Archive for Monday, May 20, 2002

Bombing brings swift retaliation by Israel

May 20, 2002


— Shortly after Israel security forces were warned of an impending attack, a Palestinian militant disguised as an Israeli soldier slipped Sunday afternoon through several police checkpoints, then walked to a fruit and vegetable market where he blew himself up, killing three bystanders and injuring 58 other people.

The attack on Netanya, the seaside city where 29 were killed by a suicide bomber at a hotel restaurant during a Passover Seder, drew a swift response from Israeli forces, which entered the nearby Palestinian town of Tulkarm Sunday evening. Armored personnel carriers and military jeeps also rolled into Ramallah.

"Anyone who thought that the Palestinian terror campaign against Israelis is over is completely mistaken," David Baker of the Israeli Prime Minister's office said shortly after the blast. "The Palestinian terror campaign continues unabated, as does Israel's battle against terror."

But unlike the previous bombing, which launched the controversial, five-and-a-half week Israeli incursions into virtually all West Bank towns, the military response to this attack was expected to remain limited.

Callers to Arab and Israeli media outlets claiming credit for the attack said they were from two Palestinian opposition groups, the fundamentalist Hamas and Popular Front for the Liberation of Palestine. In Gaza, political leaders of each group said Sunday night they could not confirm those claims.

Palestinian President Yasser Arafat did not immediately comment, but a written Palestinian Authority statement issued on Sunday evening condemned the bombing.

That did not appear to placate attack-weary residents of this town, less than 10 miles from the Palestinian city of Tulkarm that Israeli officials insist is rife with terrorists. About 50 people gathered outside the marketplace chanted "Death to Arafat" in Hebrew hours after the bombing.
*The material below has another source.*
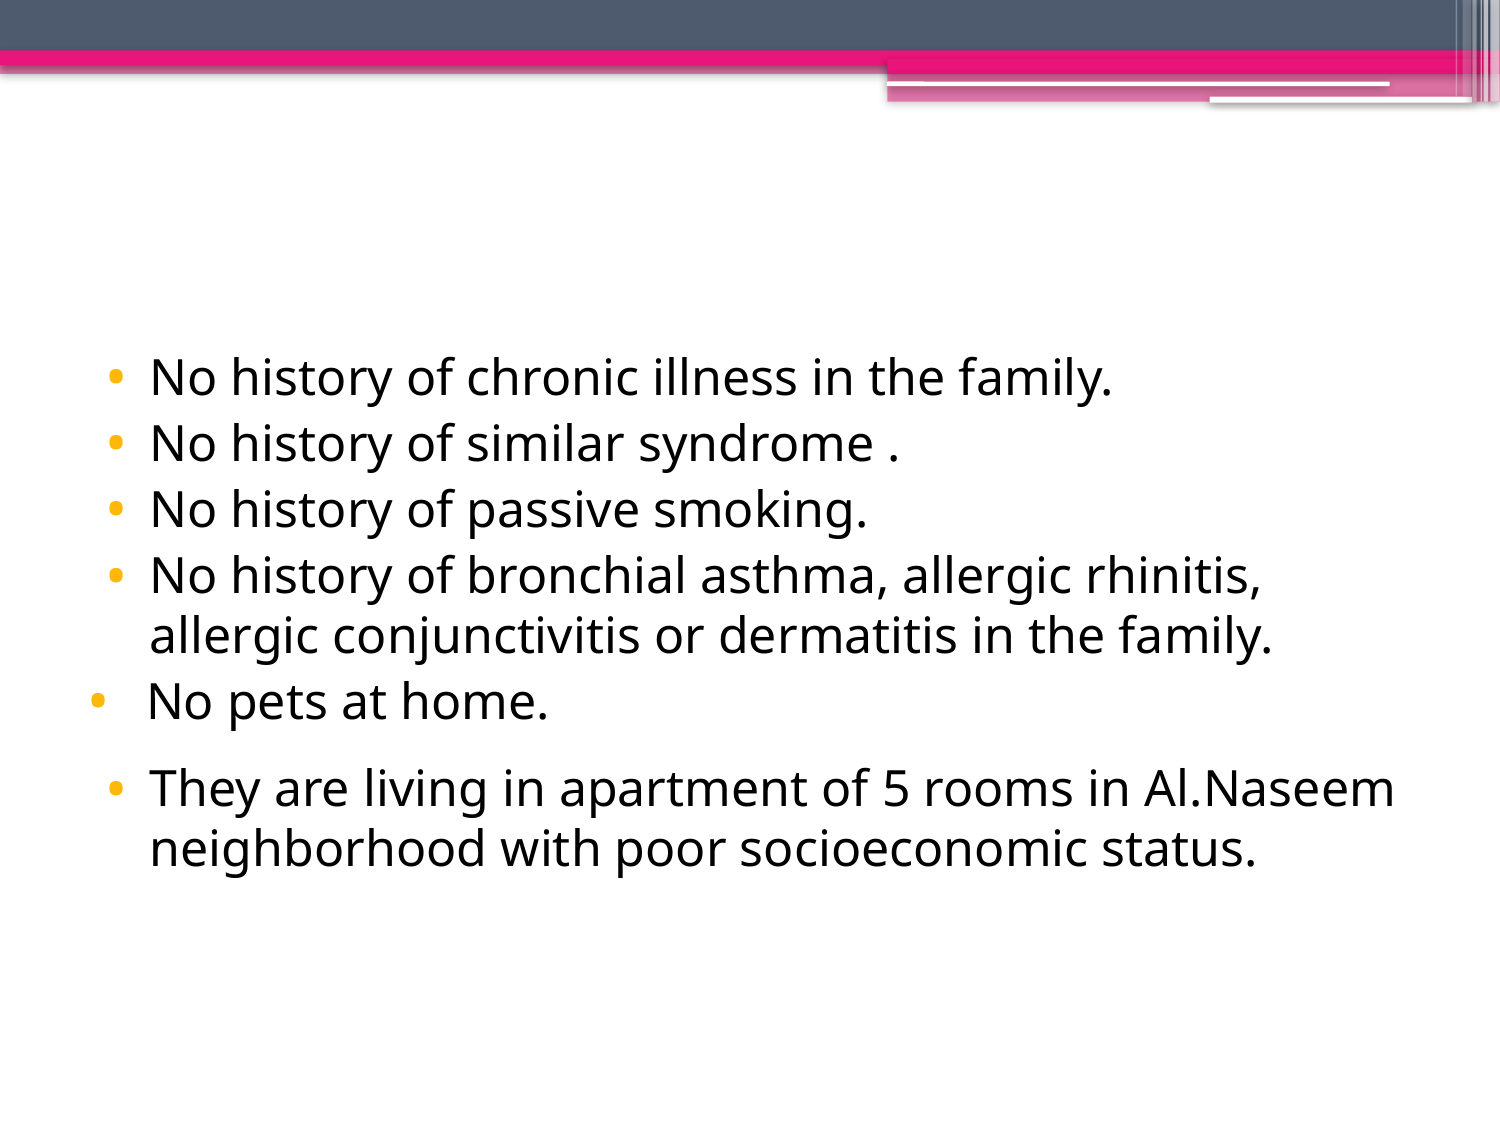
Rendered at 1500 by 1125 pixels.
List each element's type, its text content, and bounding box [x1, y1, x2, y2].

list No history of chronic illness in the family. No history of similar syndrome . No history of passive smoking. No history of bronchial asthma, allergic rhinitis, allergic conjunctivitis or dermatitis in the family. No pets at home. They are living in apartment of 5 rooms in Al.Naseem neighborhood with poor socioeconomic status. [75, 337, 1425, 1079]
After the Passover bombing, the Bush administration renewed demands that Arafat rein in Palestinian militants but acknowledged that he may not succeed. "I think there clearly is a class of bombings that he can't" rein in, Vice President Dick Cheney said Sunday following the attack. He cited militant groups such as Hezbollah and Hamas, which he said have indicated "they're prepared to do everything they can to destroy the peace process."

Eyewitnesses said the suicide bomber stepped out of a taxi and walked a half block into the market entrance just before the 4:20 p.m. (8:20 a.m. CDT) explosion .

Police were searching for the taxi driver Sunday night.

One person died at the scene, and another two died later at a hospital.